Tano Ponggol Menjadi Pusat Perhatian Akibat Peristiwa Tragis Tenggelamnya 2 Pemuda

oleh -2572 Dilihat
Oleh: Dr. Wilmar Eliaser Simandjorang, Dipl_Ec., M.Si


Samosir
– Tano Ponggol, sontak menjadi perhatian menyusul peristiwa tragis tenggelamnya dua pemuda di kawasan Tano Ponggol beberapa hari lalu yang dengan gencar ditayangkan media sosial dan media massa.

Ironisnya, ini bukan kejadian pertama. Pada masa konstruksi kanal pun, seorang pekerja dilaporkan hanyut terbawa arus.
Kejadian berulang ini menjadi peringatan keras bagi semua pihak bahwa kawasan ini menyimpan potensi bahaya serius, yang hingga kini belum dikelola secara menyeluruh.

Apa itu Tano Ponggol?
Revitalisasi kanal Tano Ponggol di Kabupaten Samosir merupakan bagian dari megaproyek strategis nasional dalam membangun kawasan Danau Toba sebagai Destinasi Pariwisata Super Prioritas.

Kanal ini telah mengalami transformasi fisik yang signifikan—dari kanal sempit warisan kolonial menjadi jalur air selebar 80 meter yang mampu dilalui kapal wisata besar.

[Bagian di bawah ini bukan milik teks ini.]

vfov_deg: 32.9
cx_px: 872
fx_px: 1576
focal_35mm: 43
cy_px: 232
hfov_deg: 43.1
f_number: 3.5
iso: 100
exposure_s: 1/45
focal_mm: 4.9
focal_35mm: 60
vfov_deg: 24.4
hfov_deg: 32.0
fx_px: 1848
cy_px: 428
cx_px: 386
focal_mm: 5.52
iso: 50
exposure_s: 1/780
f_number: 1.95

Namun di tengah semangat modernisasi tersebut, muncul pertanyaan mendasar: apakah pembangunan telah benar-benar berpihak pada keselamatan manusia dan keharmonisan spiritual masyarakat lokal?

Sebagai kawasan wisata dan lintasan air yang padat aktivitas, kanal Tano Ponggol membutuhkan perlindungan lebih dari sekadar infrastruktur indah.

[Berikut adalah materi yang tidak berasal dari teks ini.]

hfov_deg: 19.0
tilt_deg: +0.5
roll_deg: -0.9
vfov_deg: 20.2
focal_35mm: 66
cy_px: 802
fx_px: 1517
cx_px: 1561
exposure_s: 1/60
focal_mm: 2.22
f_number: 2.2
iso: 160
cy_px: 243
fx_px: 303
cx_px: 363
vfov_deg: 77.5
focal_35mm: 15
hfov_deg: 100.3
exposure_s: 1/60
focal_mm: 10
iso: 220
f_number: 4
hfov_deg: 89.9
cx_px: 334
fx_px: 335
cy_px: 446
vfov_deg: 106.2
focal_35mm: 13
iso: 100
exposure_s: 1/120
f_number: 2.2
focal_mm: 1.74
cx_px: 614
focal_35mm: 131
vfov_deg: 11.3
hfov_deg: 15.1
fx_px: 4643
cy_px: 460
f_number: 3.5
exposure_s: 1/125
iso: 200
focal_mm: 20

Dibutuhkan intervensi aktif dari Pemerintah Kabupaten Samosir bersama otoritas terkait melalui:
• Pemasangan papan larangan berenang dan peringatan bahaya di sepanjang kanal.
• Penempatan polisi pariwisata atau petugas jaga wisata di titik-titik strategis.
• Sistem pemantauan arus dan kedalaman kanal secara digital atau manual, khususnya pada musim hujan.

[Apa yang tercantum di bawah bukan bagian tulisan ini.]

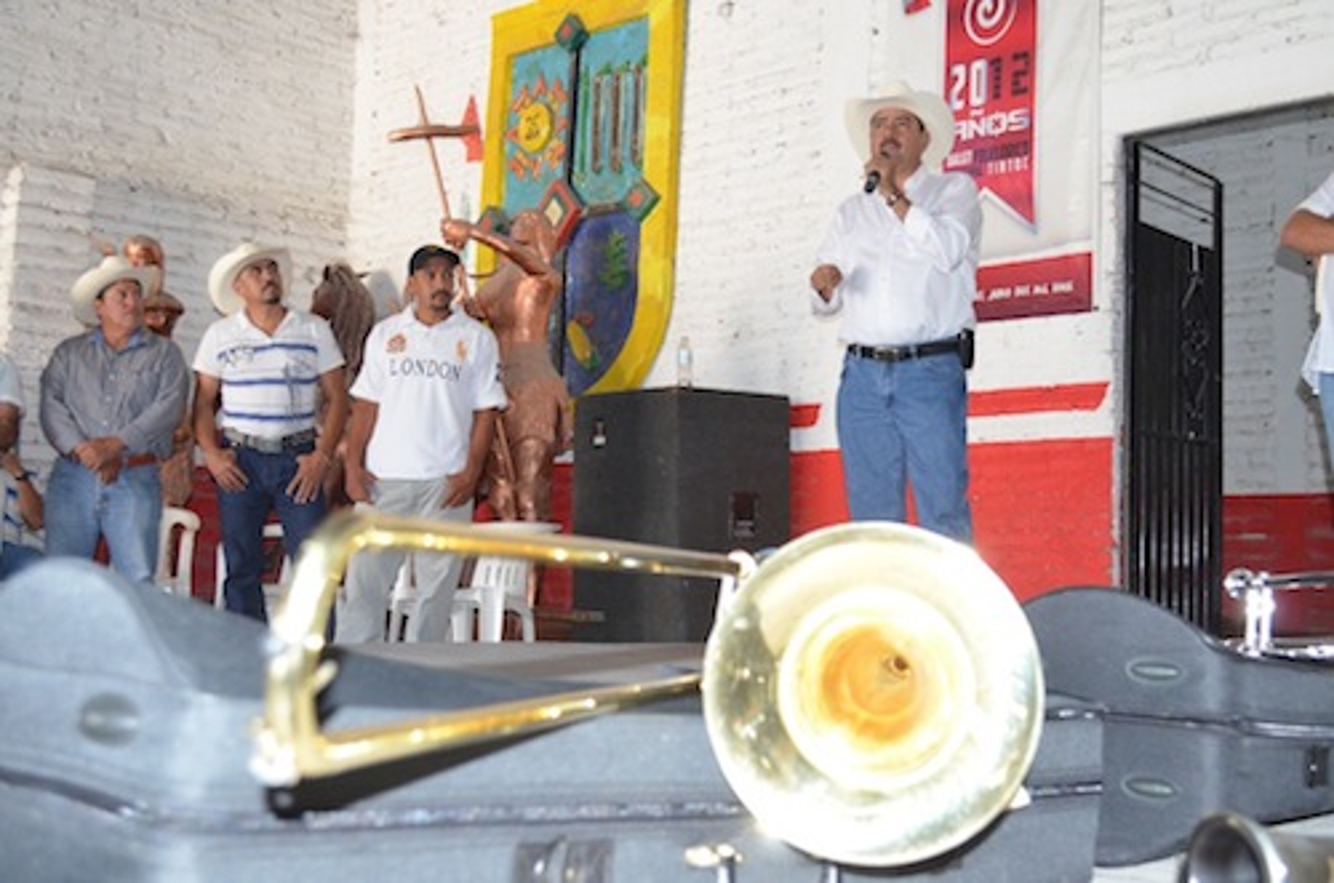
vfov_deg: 30.7
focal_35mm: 44
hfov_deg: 45.0
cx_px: 667
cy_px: 442
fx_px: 1608
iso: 2000
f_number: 5
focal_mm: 29
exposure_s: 1/100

Tanpa tindakan nyata, kanal ini akan terus menjadi ruang rawan insiden, merugikan masyarakat lokal dan merusak citra pariwisata yang sedang dibangun dengan susah payah.

Menariknya, peristiwa tenggelamnya dua pemuda di kanal juga membuka tabir dinamika spiritual masyarakat Batak yang mayoritas memeluk agama Kristen, namun masih menjaga erat warisan kepercayaan tradisional.

Di tengah pencarian korban, selain doa dan ibadah dari keluarga serta para pelayan gereja, hadir pula sosok seorang ibu berpakaian putih-putih yang melakukan ritual lokal di tepi kanal.

Ritual ini dilakukan lengkap dengan sesaji dan tata cara tradisi Batak untuk “meminta izin” kepada penguasa danau, agar kedua anak muda yang hanyut dapat dikembalikan.

Fenomena ini mencerminkan sinkretisme spiritual yang khas di kawasan Danau Toba: agama Kristen Protestan dan Katolik berjalan berdampingan dengan kearifan lokal yang masih dihidupi, terutama dalam situasi krisis.

Di mata masyarakat, ritual adat bukanlah bentuk penyimpangan, melainkan bentuk ikhtiar terakhir, ketika upaya teknis dan doa belum menunjukkan hasil.